Goodness Fit of Model (Test set)
Explained Variance (R²) 	: 0.7211749826587799
Mean Squared Error (MSE) 	: 28751536.432706818
Root Mean Squared Error (RMSE) 	: 5362.04591855635


### Analysis
The large negative R² value and extreme RMSE value for our Test dataset before HyperTuning is indicative of a poor fit of the model. This suggests that the model is performing worse than a horizontal line, and is overfitting the training data. Overfitting means that the model has learned the training data too well and is unable to generalize to new data.

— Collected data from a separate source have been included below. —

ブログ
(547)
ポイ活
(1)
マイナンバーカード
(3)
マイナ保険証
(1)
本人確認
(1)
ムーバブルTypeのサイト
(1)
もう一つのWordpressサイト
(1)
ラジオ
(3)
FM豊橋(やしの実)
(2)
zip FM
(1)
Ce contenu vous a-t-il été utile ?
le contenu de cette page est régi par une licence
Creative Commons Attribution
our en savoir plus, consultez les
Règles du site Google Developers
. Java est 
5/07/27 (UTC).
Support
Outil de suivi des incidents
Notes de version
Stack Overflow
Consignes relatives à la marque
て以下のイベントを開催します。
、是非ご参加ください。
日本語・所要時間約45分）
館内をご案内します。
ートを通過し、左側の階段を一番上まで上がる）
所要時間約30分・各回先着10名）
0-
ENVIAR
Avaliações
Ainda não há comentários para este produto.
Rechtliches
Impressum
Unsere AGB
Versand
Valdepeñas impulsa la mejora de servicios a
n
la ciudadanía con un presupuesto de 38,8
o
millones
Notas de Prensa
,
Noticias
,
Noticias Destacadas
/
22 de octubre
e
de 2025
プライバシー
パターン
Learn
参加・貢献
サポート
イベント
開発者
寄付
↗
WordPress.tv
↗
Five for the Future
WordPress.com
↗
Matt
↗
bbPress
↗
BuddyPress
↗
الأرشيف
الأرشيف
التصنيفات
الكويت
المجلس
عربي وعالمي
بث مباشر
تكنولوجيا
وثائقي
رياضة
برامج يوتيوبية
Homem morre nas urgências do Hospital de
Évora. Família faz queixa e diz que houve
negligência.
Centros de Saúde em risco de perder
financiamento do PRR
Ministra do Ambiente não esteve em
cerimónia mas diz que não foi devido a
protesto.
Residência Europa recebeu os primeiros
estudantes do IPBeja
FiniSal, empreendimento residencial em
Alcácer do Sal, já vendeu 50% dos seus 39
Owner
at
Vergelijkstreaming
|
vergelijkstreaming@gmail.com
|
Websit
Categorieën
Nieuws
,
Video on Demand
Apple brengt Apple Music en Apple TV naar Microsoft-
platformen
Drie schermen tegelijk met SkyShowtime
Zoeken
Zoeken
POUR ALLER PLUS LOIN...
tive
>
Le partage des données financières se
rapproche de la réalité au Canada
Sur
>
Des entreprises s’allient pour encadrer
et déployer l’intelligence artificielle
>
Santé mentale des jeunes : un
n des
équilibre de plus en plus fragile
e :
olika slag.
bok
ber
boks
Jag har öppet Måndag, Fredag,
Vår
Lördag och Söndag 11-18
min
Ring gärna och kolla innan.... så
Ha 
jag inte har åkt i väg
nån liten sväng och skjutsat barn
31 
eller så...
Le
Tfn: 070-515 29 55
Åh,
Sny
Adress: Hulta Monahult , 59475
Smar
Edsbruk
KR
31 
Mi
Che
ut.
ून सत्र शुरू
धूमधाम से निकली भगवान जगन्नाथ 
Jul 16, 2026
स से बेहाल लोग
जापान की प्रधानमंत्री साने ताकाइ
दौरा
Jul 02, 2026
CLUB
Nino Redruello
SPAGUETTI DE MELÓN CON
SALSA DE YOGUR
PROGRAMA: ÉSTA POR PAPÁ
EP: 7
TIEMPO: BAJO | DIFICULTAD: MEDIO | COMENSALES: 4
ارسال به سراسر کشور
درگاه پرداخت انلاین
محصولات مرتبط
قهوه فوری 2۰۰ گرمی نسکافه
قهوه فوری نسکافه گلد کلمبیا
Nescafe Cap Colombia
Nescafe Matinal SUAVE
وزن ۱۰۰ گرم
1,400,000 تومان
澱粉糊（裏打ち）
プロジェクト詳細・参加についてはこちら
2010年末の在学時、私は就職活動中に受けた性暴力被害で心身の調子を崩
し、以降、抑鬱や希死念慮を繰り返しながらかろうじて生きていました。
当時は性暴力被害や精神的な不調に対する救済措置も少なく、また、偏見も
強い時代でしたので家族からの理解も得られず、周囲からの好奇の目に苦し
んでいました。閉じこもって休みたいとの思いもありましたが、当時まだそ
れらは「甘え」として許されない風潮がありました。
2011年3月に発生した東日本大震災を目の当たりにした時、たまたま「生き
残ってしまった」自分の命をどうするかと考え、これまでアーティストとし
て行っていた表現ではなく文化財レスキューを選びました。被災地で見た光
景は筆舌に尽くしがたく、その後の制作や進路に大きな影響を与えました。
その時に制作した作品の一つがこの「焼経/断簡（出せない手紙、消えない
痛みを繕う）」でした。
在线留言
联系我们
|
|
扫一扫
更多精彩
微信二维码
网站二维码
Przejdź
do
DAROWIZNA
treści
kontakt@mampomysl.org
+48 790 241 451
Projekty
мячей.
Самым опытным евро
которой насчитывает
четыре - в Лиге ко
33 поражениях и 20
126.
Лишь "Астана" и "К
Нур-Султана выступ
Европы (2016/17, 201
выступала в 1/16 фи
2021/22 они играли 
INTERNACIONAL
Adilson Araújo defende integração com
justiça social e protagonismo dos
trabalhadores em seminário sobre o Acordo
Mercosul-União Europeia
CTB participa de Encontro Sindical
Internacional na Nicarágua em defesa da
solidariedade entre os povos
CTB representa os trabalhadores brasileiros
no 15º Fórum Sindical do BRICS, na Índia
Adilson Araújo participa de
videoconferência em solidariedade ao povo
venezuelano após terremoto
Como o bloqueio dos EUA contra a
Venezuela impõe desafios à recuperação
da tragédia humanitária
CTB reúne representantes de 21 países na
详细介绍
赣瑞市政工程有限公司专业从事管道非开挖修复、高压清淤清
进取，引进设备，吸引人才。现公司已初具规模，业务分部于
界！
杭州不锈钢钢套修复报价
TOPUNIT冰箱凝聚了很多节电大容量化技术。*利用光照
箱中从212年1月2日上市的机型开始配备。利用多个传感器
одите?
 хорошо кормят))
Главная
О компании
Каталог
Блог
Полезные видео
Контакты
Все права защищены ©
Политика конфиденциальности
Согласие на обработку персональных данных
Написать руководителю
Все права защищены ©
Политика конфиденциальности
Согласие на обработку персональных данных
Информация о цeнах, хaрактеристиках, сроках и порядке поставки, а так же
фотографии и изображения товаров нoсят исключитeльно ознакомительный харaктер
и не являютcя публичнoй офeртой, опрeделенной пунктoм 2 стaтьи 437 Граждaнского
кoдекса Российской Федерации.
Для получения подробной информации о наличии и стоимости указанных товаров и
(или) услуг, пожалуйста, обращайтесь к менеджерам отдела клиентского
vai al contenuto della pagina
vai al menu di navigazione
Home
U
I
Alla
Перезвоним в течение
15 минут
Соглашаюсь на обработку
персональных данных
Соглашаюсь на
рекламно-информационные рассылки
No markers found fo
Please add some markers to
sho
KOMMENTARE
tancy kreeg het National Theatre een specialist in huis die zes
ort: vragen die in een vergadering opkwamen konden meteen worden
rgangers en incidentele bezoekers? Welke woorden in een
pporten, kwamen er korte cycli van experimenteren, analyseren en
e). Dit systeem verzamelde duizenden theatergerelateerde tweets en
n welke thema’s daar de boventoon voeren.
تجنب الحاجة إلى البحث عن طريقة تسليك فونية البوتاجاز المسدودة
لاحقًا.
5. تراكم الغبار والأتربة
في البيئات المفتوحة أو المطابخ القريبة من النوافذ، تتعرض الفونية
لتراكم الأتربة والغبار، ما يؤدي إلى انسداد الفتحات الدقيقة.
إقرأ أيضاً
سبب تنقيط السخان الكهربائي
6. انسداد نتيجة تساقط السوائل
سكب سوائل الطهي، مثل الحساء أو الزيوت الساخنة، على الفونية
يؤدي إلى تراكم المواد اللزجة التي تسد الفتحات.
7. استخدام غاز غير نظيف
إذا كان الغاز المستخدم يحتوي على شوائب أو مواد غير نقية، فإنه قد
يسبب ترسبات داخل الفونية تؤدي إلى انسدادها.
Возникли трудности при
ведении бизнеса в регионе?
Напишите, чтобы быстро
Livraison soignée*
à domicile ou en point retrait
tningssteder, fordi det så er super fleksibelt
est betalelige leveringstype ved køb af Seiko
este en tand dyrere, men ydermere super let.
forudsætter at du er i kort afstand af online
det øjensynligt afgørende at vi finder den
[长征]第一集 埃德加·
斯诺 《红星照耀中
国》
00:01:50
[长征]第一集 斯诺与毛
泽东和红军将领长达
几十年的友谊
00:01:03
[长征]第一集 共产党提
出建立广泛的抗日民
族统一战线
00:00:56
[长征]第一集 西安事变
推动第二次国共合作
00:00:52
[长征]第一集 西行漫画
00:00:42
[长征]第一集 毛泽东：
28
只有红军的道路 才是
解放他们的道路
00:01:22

Hypertuning may have reduced the R² value for train data because it could have made the model less complex, reducing the overfitting on the training data. A simpler model may not perform as well on the training data but may generalize better to new data. But it is important to note that the difference in R² values is small (0.01) and have an insignificant impact on the fit of our model for train data. 

Hypertuning may have increased the R² value for test data because it could have found the optimal hyperparameters that better fit the test data. By fine-tuning the hyperparameters, the model can be adjusted to fit the data more closely, leading to better performance on the test data.